How to use the JSON to Kotlin Data Class
Generate Kotlin data classes in seconds:
1
Paste your JSON
Paste any JSON object from your API response, Postman, or API docs.
2
Choose annotation library
Select Gson (@SerializedName), Moshi (@Json), or None for a plain data class.
3
Set class name
Enter the root data class name — nested class names are inferred automatically.
4
Copy into Android Studio
Copy the output and paste the generated data classes directly into your Kotlin project.
When to use this tool
Use this tool whenever you need Kotlin models from JSON:
- →Building an Android or KMM app that consumes a REST API via Retrofit and needs Kotlin data classes
- →Scaffolding response models quickly from API documentation or Postman JSON examples
- →Migrating an Android project from Java POJOs to idiomatic Kotlin data classes
- →Working with Gson or Moshi and needing @SerializedName / @Json annotations generated automatically
- →Handling snake_case API responses that need to be mapped to camelCase Kotlin properties
Frequently asked questions
Q:Does it support Gson and Moshi annotations?
Yes — toggle between Gson (@SerializedName) and Moshi (@Json) annotations from the toolbar. The correct import statement is included automatically. Annotations are only added when the property name differs from the JSON key (e.g. snake_case keys).
Q:Are nested objects and arrays supported?
Yes. Nested JSON objects are converted into separate Kotlin data classes and referenced by the parent class. JSON arrays are typed as List<T> — arrays of objects generate a dedicated data class for the item type.

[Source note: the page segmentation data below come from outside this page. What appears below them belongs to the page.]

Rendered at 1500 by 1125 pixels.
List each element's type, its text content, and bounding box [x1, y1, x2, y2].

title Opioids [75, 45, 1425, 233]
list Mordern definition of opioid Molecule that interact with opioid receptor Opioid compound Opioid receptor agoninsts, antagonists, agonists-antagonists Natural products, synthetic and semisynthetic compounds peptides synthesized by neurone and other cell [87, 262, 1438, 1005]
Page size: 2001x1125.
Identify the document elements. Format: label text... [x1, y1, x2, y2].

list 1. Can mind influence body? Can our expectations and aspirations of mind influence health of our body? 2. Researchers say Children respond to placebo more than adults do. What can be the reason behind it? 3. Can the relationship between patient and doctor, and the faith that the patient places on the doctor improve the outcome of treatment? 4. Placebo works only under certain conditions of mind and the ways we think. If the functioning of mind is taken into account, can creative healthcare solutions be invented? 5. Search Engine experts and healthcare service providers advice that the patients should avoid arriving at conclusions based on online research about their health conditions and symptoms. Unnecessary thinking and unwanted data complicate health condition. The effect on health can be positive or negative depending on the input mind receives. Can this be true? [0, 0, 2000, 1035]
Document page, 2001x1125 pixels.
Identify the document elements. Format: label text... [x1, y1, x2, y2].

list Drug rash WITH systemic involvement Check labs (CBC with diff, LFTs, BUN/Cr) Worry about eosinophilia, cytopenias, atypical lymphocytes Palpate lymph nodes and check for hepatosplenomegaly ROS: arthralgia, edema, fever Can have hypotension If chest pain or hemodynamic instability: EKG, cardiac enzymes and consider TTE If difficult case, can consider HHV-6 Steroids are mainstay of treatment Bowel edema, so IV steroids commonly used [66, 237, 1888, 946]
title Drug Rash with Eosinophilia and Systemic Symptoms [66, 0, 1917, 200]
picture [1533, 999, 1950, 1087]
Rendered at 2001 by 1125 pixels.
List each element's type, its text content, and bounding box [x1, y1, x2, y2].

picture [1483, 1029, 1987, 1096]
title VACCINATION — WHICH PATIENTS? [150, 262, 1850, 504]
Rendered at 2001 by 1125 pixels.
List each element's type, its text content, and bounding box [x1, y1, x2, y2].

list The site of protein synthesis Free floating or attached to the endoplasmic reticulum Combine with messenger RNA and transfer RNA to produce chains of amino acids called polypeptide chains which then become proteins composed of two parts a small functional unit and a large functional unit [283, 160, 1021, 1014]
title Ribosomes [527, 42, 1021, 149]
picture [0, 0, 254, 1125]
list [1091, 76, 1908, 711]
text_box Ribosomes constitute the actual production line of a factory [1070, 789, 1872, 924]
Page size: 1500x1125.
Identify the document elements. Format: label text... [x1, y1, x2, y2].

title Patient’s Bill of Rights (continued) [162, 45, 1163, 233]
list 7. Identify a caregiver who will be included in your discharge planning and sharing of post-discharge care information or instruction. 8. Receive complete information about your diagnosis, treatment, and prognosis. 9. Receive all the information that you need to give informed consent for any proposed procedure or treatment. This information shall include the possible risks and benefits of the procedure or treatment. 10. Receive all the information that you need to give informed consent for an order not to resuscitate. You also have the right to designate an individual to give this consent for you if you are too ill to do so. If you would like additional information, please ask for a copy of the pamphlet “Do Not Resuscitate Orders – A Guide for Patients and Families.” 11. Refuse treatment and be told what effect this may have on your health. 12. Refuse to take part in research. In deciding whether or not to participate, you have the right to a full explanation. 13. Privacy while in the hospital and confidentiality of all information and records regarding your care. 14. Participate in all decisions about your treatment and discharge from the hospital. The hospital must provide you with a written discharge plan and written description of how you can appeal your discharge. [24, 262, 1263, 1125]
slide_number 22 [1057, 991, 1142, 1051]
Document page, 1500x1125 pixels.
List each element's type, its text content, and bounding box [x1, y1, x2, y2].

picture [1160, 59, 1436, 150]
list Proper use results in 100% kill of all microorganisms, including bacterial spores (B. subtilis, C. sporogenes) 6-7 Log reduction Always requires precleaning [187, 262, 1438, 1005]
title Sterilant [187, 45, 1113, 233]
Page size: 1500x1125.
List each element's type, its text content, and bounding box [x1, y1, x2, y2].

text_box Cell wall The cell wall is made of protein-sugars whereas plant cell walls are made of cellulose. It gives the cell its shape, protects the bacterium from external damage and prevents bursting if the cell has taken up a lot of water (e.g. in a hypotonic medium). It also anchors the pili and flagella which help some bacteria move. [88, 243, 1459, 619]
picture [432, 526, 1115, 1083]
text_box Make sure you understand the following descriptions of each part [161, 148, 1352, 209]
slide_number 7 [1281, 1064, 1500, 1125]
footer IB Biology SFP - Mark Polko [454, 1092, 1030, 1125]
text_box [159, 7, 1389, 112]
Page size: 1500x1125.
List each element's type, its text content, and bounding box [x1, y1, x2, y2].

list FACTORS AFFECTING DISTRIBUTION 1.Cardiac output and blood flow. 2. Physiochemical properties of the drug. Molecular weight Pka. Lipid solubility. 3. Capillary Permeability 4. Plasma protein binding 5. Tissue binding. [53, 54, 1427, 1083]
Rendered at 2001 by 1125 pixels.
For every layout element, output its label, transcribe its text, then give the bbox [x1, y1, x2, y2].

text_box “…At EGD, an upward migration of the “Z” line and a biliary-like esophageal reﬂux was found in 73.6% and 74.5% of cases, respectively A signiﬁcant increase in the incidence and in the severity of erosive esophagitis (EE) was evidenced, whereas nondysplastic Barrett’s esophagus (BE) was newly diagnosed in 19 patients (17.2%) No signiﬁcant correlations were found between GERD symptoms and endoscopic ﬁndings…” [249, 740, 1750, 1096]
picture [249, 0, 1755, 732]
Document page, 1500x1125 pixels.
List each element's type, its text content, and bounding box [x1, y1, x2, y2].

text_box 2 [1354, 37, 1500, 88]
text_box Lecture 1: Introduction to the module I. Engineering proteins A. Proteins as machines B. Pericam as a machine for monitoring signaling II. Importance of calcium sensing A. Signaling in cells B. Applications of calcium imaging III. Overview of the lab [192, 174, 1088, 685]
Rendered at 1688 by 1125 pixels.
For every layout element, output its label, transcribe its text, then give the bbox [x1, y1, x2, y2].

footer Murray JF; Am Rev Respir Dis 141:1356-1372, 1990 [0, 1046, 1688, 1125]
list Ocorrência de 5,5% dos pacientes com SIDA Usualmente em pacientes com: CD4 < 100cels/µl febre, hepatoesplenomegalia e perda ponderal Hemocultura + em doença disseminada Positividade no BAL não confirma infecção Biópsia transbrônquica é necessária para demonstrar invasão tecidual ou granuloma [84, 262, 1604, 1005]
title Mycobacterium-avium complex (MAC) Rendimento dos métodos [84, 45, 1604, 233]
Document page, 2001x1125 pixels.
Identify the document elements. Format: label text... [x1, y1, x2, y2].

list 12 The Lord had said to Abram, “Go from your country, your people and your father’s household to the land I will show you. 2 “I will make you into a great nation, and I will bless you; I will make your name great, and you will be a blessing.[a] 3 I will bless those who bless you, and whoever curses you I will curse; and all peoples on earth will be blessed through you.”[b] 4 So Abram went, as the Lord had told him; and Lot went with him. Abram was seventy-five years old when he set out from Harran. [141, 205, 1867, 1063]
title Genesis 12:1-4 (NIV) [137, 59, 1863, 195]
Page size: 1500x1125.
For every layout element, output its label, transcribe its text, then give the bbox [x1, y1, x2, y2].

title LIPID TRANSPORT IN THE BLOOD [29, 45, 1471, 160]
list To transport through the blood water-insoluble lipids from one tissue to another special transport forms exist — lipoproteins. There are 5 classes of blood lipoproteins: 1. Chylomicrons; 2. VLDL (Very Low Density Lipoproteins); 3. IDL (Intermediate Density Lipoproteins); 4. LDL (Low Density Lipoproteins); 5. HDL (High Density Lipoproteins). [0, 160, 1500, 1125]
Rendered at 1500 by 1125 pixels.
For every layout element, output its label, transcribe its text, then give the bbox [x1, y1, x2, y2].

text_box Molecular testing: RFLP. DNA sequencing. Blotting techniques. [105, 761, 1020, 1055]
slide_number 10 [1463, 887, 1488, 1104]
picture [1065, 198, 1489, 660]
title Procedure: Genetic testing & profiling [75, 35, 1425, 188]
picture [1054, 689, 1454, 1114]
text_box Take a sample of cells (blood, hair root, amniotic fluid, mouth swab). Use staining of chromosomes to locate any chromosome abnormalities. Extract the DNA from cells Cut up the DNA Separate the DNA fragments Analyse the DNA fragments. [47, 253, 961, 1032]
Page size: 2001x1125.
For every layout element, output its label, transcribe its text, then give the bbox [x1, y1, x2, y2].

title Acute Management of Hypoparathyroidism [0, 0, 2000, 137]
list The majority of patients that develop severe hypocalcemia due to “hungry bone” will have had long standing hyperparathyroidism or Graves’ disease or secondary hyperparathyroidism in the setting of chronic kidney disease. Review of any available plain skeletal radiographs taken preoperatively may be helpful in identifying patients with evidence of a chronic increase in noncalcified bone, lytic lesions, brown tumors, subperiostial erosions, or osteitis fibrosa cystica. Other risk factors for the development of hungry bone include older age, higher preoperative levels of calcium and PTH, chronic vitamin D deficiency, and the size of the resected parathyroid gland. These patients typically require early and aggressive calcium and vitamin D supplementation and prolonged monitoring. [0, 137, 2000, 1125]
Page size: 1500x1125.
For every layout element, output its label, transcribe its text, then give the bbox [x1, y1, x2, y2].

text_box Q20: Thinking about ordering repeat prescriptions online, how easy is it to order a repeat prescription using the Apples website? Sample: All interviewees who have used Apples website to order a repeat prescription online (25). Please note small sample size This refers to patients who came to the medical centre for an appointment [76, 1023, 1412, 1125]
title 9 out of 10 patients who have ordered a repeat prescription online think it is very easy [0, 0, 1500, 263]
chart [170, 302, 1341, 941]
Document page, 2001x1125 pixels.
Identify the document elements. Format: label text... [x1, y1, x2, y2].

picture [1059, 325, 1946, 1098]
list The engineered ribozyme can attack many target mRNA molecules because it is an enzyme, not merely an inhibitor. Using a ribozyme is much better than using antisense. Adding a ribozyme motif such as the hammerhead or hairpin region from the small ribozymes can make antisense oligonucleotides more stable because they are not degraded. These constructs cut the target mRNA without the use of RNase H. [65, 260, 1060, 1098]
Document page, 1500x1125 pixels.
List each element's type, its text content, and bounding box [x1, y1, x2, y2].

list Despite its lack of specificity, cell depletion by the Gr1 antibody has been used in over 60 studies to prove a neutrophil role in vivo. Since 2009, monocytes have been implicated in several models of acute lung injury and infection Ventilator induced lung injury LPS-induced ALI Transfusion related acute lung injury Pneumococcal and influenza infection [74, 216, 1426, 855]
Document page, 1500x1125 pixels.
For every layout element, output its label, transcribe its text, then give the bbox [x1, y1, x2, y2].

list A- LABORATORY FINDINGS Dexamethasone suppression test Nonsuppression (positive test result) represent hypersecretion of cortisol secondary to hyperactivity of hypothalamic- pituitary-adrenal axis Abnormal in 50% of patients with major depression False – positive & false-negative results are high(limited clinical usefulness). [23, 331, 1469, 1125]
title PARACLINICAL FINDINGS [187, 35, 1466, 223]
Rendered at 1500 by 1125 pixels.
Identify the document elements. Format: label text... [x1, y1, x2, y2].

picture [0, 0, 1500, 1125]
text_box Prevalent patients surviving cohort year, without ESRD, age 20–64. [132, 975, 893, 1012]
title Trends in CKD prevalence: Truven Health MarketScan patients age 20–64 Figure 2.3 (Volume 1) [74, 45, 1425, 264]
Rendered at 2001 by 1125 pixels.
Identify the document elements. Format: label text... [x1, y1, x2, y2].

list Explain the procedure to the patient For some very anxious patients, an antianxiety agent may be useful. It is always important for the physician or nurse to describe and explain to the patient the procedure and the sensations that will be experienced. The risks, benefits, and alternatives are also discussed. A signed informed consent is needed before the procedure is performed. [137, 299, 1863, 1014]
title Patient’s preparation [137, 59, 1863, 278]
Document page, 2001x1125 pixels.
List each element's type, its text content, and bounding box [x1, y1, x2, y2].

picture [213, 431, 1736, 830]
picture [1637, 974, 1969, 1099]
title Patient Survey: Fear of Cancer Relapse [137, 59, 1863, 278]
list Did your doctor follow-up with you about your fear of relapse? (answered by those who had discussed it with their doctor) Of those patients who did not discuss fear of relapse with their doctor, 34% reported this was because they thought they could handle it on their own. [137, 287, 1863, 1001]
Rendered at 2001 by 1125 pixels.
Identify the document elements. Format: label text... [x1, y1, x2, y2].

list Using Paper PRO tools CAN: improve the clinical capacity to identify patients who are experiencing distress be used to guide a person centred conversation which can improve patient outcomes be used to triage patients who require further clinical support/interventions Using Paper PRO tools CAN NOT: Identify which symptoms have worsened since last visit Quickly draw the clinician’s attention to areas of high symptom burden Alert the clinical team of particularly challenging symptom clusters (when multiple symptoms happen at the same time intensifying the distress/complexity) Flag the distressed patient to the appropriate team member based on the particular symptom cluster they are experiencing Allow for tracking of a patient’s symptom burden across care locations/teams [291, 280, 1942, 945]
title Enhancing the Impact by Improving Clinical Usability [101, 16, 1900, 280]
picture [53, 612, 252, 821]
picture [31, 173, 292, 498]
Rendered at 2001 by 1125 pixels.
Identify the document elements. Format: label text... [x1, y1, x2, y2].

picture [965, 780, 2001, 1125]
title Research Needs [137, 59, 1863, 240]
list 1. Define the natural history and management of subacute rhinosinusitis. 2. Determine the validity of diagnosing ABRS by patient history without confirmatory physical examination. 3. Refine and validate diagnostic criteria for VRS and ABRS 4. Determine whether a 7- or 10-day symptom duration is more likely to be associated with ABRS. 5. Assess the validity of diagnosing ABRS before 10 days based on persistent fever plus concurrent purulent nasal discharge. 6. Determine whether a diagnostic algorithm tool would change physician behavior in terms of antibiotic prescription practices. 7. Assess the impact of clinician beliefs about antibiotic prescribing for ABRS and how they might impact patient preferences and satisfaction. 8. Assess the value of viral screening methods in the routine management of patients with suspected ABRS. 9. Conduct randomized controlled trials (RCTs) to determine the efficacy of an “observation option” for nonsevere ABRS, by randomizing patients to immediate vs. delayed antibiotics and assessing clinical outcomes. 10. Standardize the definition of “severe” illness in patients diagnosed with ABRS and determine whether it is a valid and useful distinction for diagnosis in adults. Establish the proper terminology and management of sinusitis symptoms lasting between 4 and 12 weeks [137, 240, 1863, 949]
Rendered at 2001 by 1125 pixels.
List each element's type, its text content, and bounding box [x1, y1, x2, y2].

Q:Does it handle snake_case and kebab-case JSON keys?
Yes. JSON keys in snake_case (first_name) or kebab-case (first-name) are automatically converted to idiomatic camelCase Kotlin property names (firstName). The original key name is preserved in the @SerializedName or @Json annotation so serialization still works correctly.
Q:How are nullable types handled?
Fields whose value is null in the sample JSON are typed as String? (nullable). For non-null fields, the type is inferred from the value. Review generated classes and add ? to any fields that may be absent in real API responses before shipping to production.
Q:Does it support kotlinx.serialization?
kotlinx.serialization (@Serializable and @SerialName) is on our roadmap. Currently Gson and Moshi are fully supported. For now, kotlinx.serialization users can use the 'None' option and add @Serializable manually.
Q:Can I use this for Kotlin Multiplatform (KMM/KMP) projects?
Yes. The generated data classes are plain Kotlin with no Android-specific dependencies. They work in any Kotlin target — Android, JVM, iOS via KMM, or server-side Kotlin.